■ **STATED EXERCISE A**: Reproduce the records character for character, from the line containing "genus: Lophocampa" through the last line of the records, and include nothing else.

■ **PAGE EXCERPT**:
The stunning record of failure for “clean coal” projects in the U.S. has not kept the coal industry—and its allies in the Trump administration—from using more federal subsidies for reckless projects.

The latest comes by way of a recent Department of Energy offering of $100 million toward “Fossil Fuel Large Scale Pilots.” DOE, along with the National Energy Technology Laboratory (NETL), is seeking to award the money to projects that include design, construction and operation of large-scale “transformational coal technologies.” The RFP was posted Aug. 24; applications are due Oct. 19 (more details below).

This is yet another dead-end scheme to bilk the public—taxpayers and electricity customers—with another government-backed program akin to the multibillion-dollar debacles at Kemper in Mississippi, at Edwardsport in Indiana and at FutureGen in Illinois.

■ **STATED EXERCISE B**: In the passage on clean coal, when are applications due for the Department of Energy offering?

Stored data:
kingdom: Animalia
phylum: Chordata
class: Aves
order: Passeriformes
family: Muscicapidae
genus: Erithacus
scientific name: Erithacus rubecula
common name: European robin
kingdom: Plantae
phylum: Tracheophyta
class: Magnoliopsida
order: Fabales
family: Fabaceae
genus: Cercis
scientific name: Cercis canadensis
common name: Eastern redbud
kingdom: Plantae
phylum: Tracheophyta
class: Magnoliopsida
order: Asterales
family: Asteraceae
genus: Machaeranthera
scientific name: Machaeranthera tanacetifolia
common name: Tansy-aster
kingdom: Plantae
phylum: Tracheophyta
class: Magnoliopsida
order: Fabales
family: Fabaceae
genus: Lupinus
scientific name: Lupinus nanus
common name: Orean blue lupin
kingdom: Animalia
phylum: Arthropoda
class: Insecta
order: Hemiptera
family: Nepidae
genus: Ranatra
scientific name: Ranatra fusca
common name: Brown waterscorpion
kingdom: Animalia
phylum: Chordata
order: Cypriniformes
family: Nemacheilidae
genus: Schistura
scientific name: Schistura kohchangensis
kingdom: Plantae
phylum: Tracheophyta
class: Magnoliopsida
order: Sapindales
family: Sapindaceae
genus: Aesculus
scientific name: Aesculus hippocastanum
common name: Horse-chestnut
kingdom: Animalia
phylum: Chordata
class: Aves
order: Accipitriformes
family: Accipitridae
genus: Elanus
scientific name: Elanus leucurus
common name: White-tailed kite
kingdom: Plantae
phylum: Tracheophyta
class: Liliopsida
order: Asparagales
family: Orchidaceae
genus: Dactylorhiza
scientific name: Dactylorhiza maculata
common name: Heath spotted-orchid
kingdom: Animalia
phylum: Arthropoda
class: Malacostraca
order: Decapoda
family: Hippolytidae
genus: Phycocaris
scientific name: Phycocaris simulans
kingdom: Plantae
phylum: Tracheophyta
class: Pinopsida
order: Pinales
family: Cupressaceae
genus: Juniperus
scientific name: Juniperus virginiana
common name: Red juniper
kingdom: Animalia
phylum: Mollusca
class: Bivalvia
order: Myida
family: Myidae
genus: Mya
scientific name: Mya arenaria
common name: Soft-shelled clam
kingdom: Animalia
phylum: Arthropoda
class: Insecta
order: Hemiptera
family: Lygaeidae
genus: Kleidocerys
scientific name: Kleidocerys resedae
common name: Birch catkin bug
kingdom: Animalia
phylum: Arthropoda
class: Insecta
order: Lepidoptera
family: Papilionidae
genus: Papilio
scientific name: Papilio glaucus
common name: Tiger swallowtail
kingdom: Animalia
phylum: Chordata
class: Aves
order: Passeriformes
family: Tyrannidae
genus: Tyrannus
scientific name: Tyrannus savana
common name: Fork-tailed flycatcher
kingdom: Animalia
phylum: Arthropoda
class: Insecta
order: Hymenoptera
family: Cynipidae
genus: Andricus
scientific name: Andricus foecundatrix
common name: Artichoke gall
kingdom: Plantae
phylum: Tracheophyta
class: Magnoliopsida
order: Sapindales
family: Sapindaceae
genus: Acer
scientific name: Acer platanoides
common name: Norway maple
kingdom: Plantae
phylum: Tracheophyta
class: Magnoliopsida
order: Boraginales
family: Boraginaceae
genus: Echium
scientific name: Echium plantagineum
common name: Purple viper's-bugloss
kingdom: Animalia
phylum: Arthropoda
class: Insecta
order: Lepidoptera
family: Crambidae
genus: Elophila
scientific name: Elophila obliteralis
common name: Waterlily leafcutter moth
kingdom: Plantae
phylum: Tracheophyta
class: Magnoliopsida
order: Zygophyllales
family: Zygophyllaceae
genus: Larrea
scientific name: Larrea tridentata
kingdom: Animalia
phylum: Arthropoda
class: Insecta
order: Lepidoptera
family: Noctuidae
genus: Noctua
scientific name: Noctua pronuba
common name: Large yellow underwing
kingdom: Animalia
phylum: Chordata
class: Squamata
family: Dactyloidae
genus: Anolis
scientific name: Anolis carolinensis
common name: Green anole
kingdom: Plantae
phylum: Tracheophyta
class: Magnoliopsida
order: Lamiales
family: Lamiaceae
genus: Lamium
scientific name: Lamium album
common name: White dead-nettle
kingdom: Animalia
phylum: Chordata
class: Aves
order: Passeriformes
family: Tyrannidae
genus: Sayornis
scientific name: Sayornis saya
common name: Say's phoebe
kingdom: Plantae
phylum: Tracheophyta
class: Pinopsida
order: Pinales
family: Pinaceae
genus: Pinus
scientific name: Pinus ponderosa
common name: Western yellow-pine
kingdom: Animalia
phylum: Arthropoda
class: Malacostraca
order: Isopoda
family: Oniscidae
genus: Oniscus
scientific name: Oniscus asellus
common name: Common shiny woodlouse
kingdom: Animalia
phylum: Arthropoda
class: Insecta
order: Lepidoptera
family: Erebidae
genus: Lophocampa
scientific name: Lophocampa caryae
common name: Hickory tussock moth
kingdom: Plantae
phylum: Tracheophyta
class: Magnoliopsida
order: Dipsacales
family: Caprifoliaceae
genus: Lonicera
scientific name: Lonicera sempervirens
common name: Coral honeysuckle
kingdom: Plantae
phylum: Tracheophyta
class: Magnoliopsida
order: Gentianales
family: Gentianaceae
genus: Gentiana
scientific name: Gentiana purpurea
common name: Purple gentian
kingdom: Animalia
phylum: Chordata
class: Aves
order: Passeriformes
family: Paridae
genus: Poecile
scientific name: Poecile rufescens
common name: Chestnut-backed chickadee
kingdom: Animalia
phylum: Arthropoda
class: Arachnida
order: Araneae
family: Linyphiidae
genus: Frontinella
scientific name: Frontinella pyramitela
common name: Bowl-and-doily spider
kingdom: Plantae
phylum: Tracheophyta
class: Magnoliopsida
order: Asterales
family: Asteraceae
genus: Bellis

■ **TASK RESULT A**:
genus: Lophocampa
scientific name: Lophocampa caryae
common name: Hickory tussock moth
kingdom: Plantae
phylum: Tracheophyta
class: Magnoliopsida
order: Dipsacales
family: Caprifoliaceae
genus: Lonicera
scientific name: Lonicera sempervirens
common name: Coral honeysuckle
kingdom: Plantae
phylum: Tracheophyta
class: Magnoliopsida
order: Gentianales
family: Gentianaceae
genus: Gentiana
scientific name: Gentiana purpurea
common name: Purple gentian
kingdom: Animalia
phylum: Chordata
class: Aves
order: Passeriformes
family: Paridae
genus: Poecile
scientific name: Poecile rufescens
common name: Chestnut-backed chickadee
kingdom: Animalia
phylum: Arthropoda
class: Arachnida
order: Araneae
family: Linyphiidae
genus: Frontinella
scientific name: Frontinella pyramitela
common name: Bowl-and-doily spider
kingdom: Plantae
phylum: Tracheophyta
class: Magnoliopsida
order: Asterales
family: Asteraceae
genus: Bellis

■ **TASK RESULT B**: Oct. 19.